DEATH FROM AROUND THE GLOBE
VIETNAM SAYS "ONE SHOT, ONE SHOT"
Vietnam firm on death penalty
Vietnam has achieved a dubious distinction by sentencing 100 people to death this year.
Two death penalties handed down to drug traffickers on Monday got the country to the 100 mark.
Apart from the sentences, Vietnam has also executed 62 people by the firing squad this year. Most of these have been for murder and drug trafficking.
Human rights groups have been urging the communist nation for several years to abolish the death penalty, but Vietnam has shown no signs of going slow on executions.
"This is a very effective measure," Le The Tiem, deputy minister of public security said in September of the death penalty.
"Once drug-related crimes are eradicated, we might consider changing our policy with lesser penalties."
Apart from murder and drug trafficking, Vietnam has also started handing down the death penalty in graft cases, in an attempt to curb increasing corruption in public life.
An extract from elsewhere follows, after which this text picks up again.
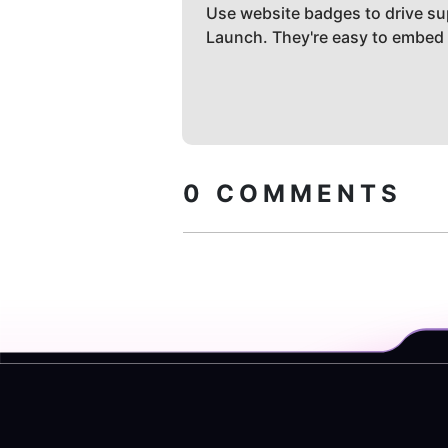
Use website badges to drive su
Launch. They're easy to embed
0
COMMENTS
"Routinely unfair trials in Vietnam mean that the death penalty is imposed under conditions which may lead to irreversible miscarriages of justice," Amnesty International said in August.
Such concerns, however, appear to trouble few people in the country.
"Much of the debate appears to have been over the method used to carry out executions, not over whether they should be happening at all," Human Rights Watch said.
Replacing firing squads
In 1999 Prime Minister Phan Van Khai wanted the firing squad to be replaced by lethal injection, but no action was ultimately taken.
Executions are carried out at special sites at dawn. The victim is blindfolded and tied to a stake.
Spectators are welcome to attend, but the victim's family is rarely informed. They are ordered to come and recover personal belongings, two or three days later.
The body of the executed is only made available to their families for formal funerals three years later.